火事があったのは6階建ての最上階で、直後に撮影された映像では部屋が丸ごと炎と煙に包まれていました。ポンプ車など37台が出動し行われた消火活動。辺りはマンションなどが建ち並ぶ住宅密集地で、警察に誘導され避難する人の姿も見られました。
火事があったマンションでは猪口議員と夫、そして2人の娘の4人が暮らしていました。出火当時、猪口議員と二女は外出していて無事。部屋には夫で東大名誉教授の孝さんと長女(33)がいたとみられていますが今も連絡がとれない状態で、亡くなったのはこの2人とみられています。警視庁は遺体の身元の確認を進めています。

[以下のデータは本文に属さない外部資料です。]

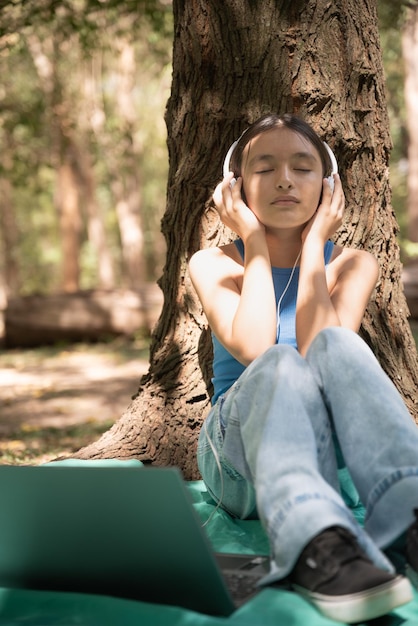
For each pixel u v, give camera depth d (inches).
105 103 906.7
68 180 1039.0
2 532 96.3
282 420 96.7
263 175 126.2
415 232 812.6
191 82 163.2
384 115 164.6
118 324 620.1
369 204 161.6
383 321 162.1
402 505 93.9
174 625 86.1
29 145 626.2
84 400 378.6
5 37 332.2
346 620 85.0
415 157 806.5
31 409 359.3
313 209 127.7
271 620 85.8
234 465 107.1
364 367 100.3
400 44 754.2
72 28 349.1
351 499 119.1
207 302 126.8
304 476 91.8
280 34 155.6
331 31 156.8
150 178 1403.8
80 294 628.1
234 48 157.5
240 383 109.0
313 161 126.6
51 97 657.0
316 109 156.0
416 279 558.3
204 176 161.8
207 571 88.8
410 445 96.3
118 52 439.8
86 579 96.3
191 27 160.6
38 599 94.5
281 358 102.1
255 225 126.3
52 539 94.8
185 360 164.6
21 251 1562.5
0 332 624.4
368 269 130.4
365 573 85.1
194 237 163.6
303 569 88.4
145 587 94.0
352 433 98.1
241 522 121.3
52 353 583.5
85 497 90.0
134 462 152.3
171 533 88.3
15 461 225.3
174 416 163.0
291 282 130.3
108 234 1558.8
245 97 158.2
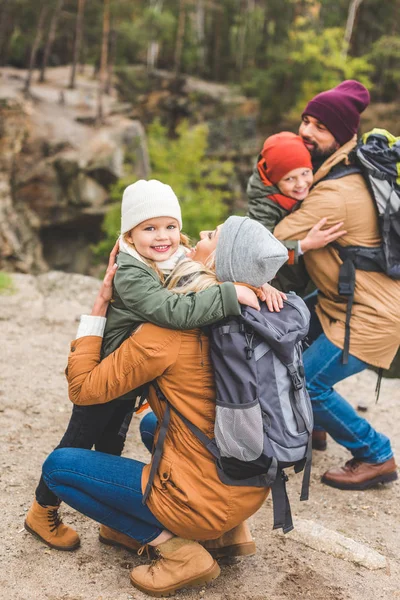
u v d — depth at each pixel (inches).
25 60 972.6
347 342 123.0
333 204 119.3
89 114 688.4
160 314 83.3
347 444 134.3
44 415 163.5
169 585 91.5
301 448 85.3
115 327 91.2
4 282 279.7
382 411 186.1
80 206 629.0
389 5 1145.4
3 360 199.9
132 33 938.7
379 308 121.8
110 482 89.7
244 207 908.0
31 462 137.3
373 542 117.0
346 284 122.1
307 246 119.6
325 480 137.5
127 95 916.0
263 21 1221.7
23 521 112.7
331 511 127.5
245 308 84.0
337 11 1175.6
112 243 601.9
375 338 122.5
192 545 91.6
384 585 103.0
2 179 588.1
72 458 91.8
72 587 94.8
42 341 221.5
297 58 970.7
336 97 125.3
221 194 741.9
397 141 124.6
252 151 960.3
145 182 88.9
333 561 108.8
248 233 86.1
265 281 86.3
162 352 84.7
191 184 789.9
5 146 587.8
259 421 81.0
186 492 84.5
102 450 106.7
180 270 88.4
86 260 673.0
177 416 87.1
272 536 115.5
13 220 589.0
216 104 951.0
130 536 93.6
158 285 86.0
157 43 1071.0
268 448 82.3
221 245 87.5
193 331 85.5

火を消し止めるまで8時間以上かかり、2人が亡くなった今回の火事。元小田原市消防本部で火災の原因調査を担当していた永山氏は…
元小田原市消防本部火災調査官 永山政広氏
「一般のマンション火災だと大体1~2時間くらいである程度は鎮圧。場合によっては鎮火までできるはず。時間がかかったということは、かなり燃え広がりが激しかった。やはり6階という高い位置は初期消火もしづらいし、消防隊が現場へ到達するにも時間がかかる」
原則、7階以上の建物には消火用の水を送る設備の設置が義務づけられていますが、今回のマンションは6階建て。この設備がなかった可能性があるといいます。

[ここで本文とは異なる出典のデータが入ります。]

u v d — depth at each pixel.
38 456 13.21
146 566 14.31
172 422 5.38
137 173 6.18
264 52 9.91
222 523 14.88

その場合、消防隊員がホースを持って階段を上り、消火を行うため時間がかかるといいます。
さらに…
元小田原市消防本部火災調査官 永山政広氏
「現場も周辺の道路が狭いようなので、はしご車のような大型車両もなかなか出入りしづらいのかなと。6階の高さを消火活動するのは非常に厳しい状況だったと思います」
近隣住民からもこんな証言がありました。
近隣住民
「消防隊が30分くらい消火活動しない。できないんですよ、はしご車が入らないから。手の打ちようがなかった、燃え広がっていったんです」
また、現場が最上階で1世帯のみのフロアだったことも延焼につながった可能性があるといいます。
元小田原市消防本部火災調査官 永山政広氏
「今回のケースの場合、6階部分が1つの住戸でつながっていたのでさえぎるような壁がなかったのではないか。比較的、普通のマンションよりは燃え広がる範囲が広くなってしまった」
今回の火災はなぜ起きてしまったのでしょうか。考えられる1つの要因としては…
元小田原市消防本部火災調査官 永山政広氏
「現場の焼け方を見るかぎり、外から火が入ったというよりは部屋の中で出火し、全体に燃え広がった。ベランダのようなところで燃えたとしても火は入りづらい構造だと思う。室内で出火した確率が高い」
また、被害を拡大した初期消火の遅れにはこんな要因もあったのではないかと別の専門家は指摘します。
元東京消防庁麻布消防署長 坂口隆夫氏
「発見・通報が遅かったこと、火元の方の通報ではなかったこと、お住まいの方が早く発見して、早く119番通報して、消火器等で初期消火をしていたらボヤで済んでいたかもしれない。それができなかったのは、何か理由があったのではないか」
夫の孝さんは足が不自由だったとみられています。
現場では28日、警視庁の実況見分が行われました。出火の原因などを詳しく調べています。